- Список заданий:
1. Какой совет Искандер дал рассказчику, если судить по отрывку из «До встречи на небесах», приведенному ниже?
2. Изложите содержание отрывка из «До встречи на небесах», приведенного ниже, в двух предложениях.

- Текст упражнения:
━━━━━━━━━━━━━━━━

Леонид Сергеев - До встречи на небесах
Этими рекомендациями я горжусь, как орденами, вот только мучаюсь, что никак не могу подтвердить слова классиков — написать что-то существенное, а перечитывая свои первые рассказы, и вовсе испытываю только стыд — так плохо они сделаны. Абсолютно все ужасающе плохо (сейчас их перелопачиваю).
Мои покровители, эти два кита, как и многие творческие личности, всегда отличались странностями, но под старость явно «поехали»: Сотник вдруг почувствовал себя юношей; бывало, выпиваем с ним, подсаживаются мои знакомые молодые женщины и я, серьезным голосом, подчеркивая торжественность момента, представляю его:
— Юрий Вячеславович. Вы наверняка читали в детстве его замечательные книжки.
А он, уже пьяненький:
— Не Юрий Вячеславович, а Юрочка! (в семьдесят лет!)
Искандер вполне серьезно считал, что Шолохов первый том «Тихого дона» своровал у Крюкова и видел «подозрительную странность» в том, что донской затворник «не дружит с московской элитой»; о своих рассказах говорил «это мое произведение», «мое творчество»; ругал Айтматова, что тот в «Белый пароход» вставил легенду, но самое огорчительное — мой любимый писатель участвовал в провакационном «Метрополе», в компании злобных антирусских писателей (некоторые из них уже тогда намылились в Штаты), а позднее — не явно, но все-таки был на стороне «демократов», во всяком случае лил воду на их мельницу. Кстати сказать, Искандер дал мне дельный совет — откладывать рассказ только тогда, когда в него уже ничего не можешь добавить. К сожалению, для такой доводки текста у меня никогда не хватало усидчивости.
Сейчас мы тоже считаемся стариками; на самом деле являемся пожилыми, бывалыми мужчинами — до глубоких старцев (с их закидонами) нам еще далеко, так мне кажется. Правда, недавно один приятель поставил меня на место:
— Если взялся за воспоминания, значит состарился.
А второй (В. Широков) припечатал еще сильнее:
— Ты хорошо пишешь, но никогда не станешь известным — у тебя фамилия плохая! (Можно подумать — у него лучше?).
Ну, а третью рекомендацию мне дал Яков Аким, щепетильный моралист, зануда с вечно недовольным, плаксивым лицом, который, по его словам, «с большим удовольствием» читал мою прозу еще у Митяева.
— Хочу тебе сказать, я редко кого хвалю, — предупредил Аким, подчеркивая весомость своей рекомендации.
Об Акиме распространяться нет смысла — таких человековедов, как он, знает весь литературный мир (как деятеля, а не поэта; в поэзии у него скромные достижения); скажу лишь о том, что он в высшей степени справедливый и один из немногих евреев, кто на чем свет стоит ругает литераторов своей национальности (Юдахина, Кушака, Л. Яковлева и тьму других), и упомяну то, что меня с ним сближало (как и с Сотником и с Искандером) — естественно, выпивки. Мы с ним выпивали и до его рекомендации, и все прошедшие годы, и сейчас на сборищах друзей (он всегда пил водку с соком, а теперь, когда ему далеко за семьдесят, перешел на красные вина. Впрочем, не он один. Дмитрюк, в свои шестьдесят, уже давно пьет «по европейски» — и вино разбавляет водой. Но у обоих не угас интерес к женщинам, даже обострился — надо полагать, почувствовали, что к ним возвращается молодость). Сразу поясню: мы выпивали не для того, чтобы напиться, а чтобы поговорить — выпивки скрашивали наше общение, повышали уровень разговора, ну и понятно, подогревали творческие силы.

━━━━━━━━━━━━━━━━

- Исходные данные:
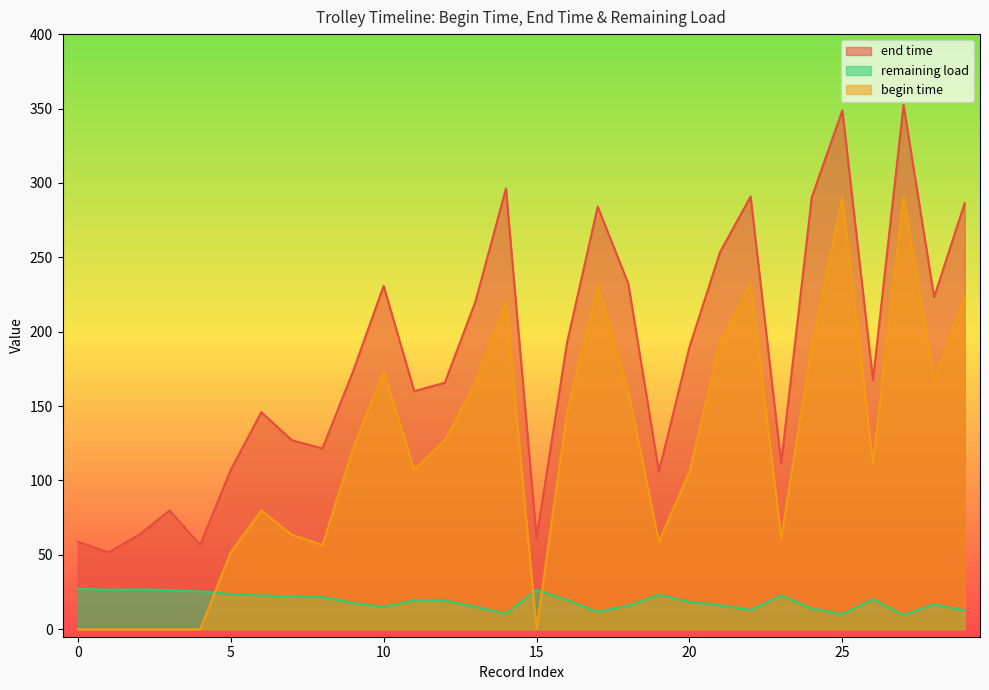

True or false: end time and begin time cross at least once.

False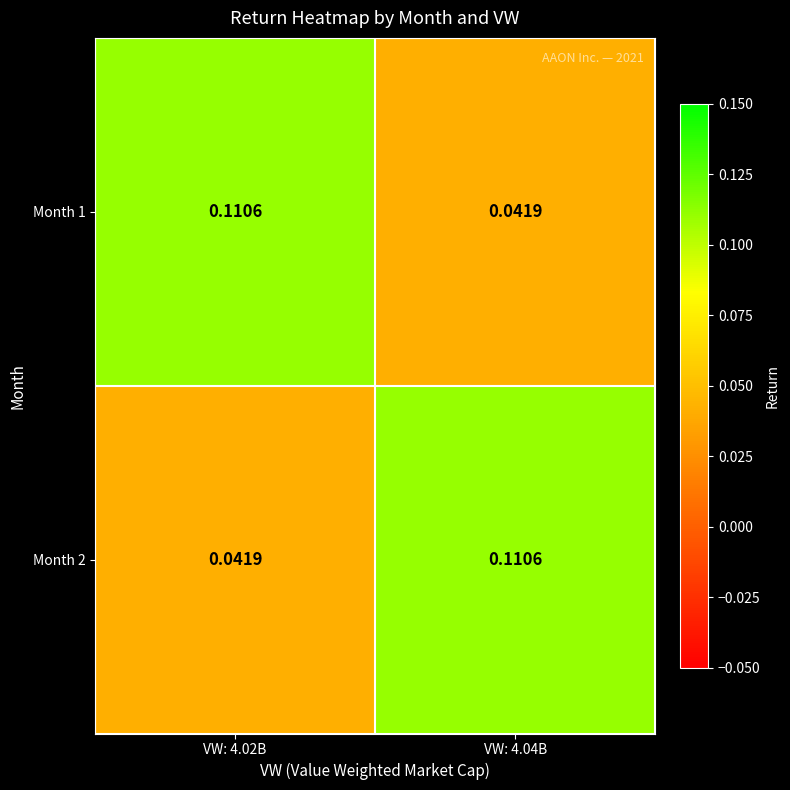

List the series in order of their peak value, highest first.

Month 1, Month 2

━━━━━━━━━━━━━━━━

- Результаты выполнения:
1. Откладывать рассказ только тогда, когда в него уже ничего не можешь добавить.

2. Рассказчик вспоминает своих покровителей Сотника и Искандера, которые под старость явно «поехали», и совет Искандера откладывать рассказ, лишь когда в него уже нечего добавить. Третью рекомендацию ему дал Яков Аким, с которым, как и с Сотником и Искандером, его сближали выпивки, скрашивавшие общение и помогавшие разговору.